**Exercise objective:** Exactly the lines from the one containing "hfov_deg: 49.0" through the final line of the data are to be written out again, with nothing added.

__________

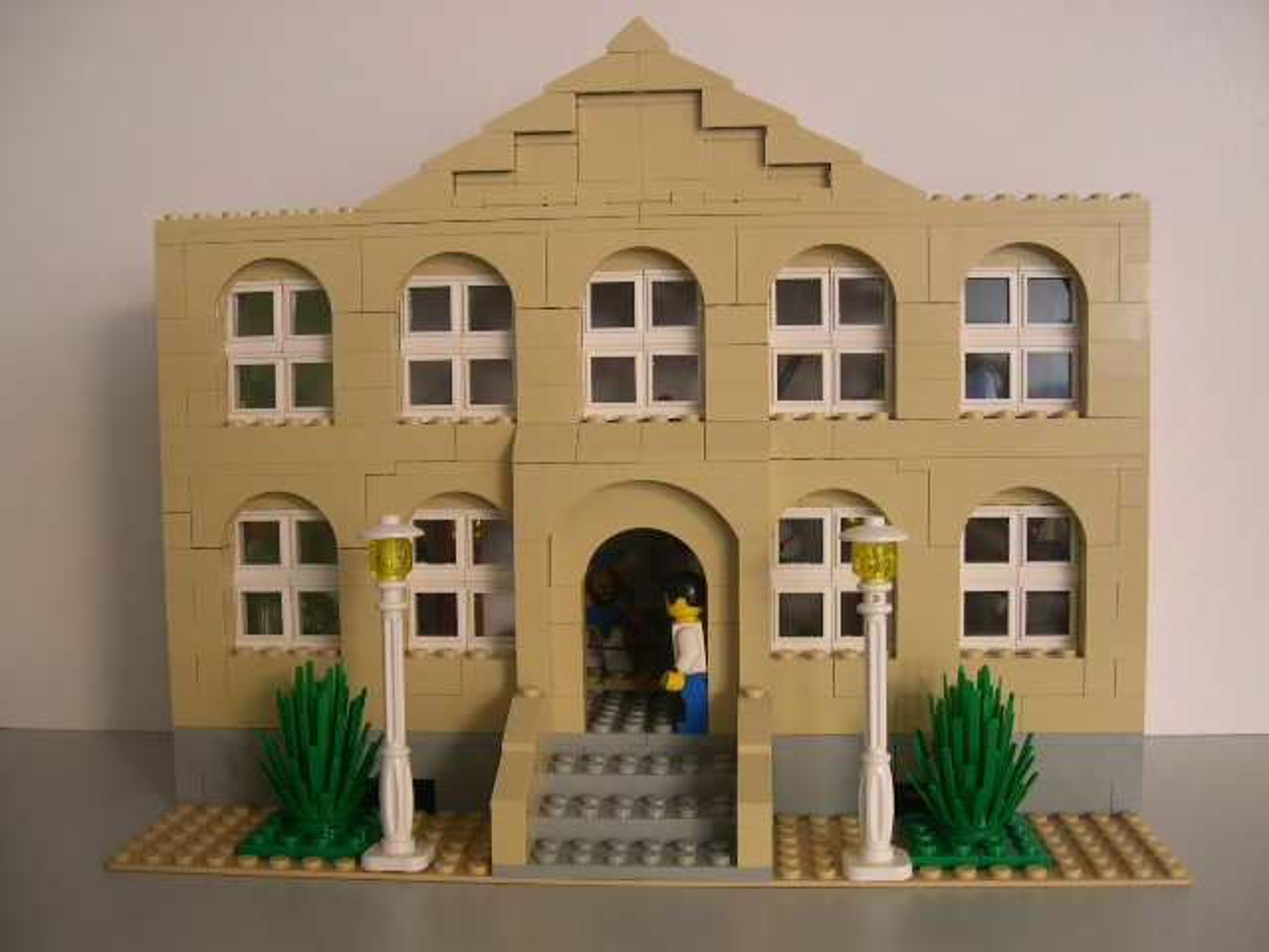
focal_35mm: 38
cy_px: 476
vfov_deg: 37.7
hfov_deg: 49.0
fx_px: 1393
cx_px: 634
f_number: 2.8
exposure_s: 1/6.4
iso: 100
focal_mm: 8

__________

**Answer for this exercise:**
hfov_deg: 49.0
fx_px: 1393
cx_px: 634
f_number: 2.8
exposure_s: 1/6.4
iso: 100
focal_mm: 8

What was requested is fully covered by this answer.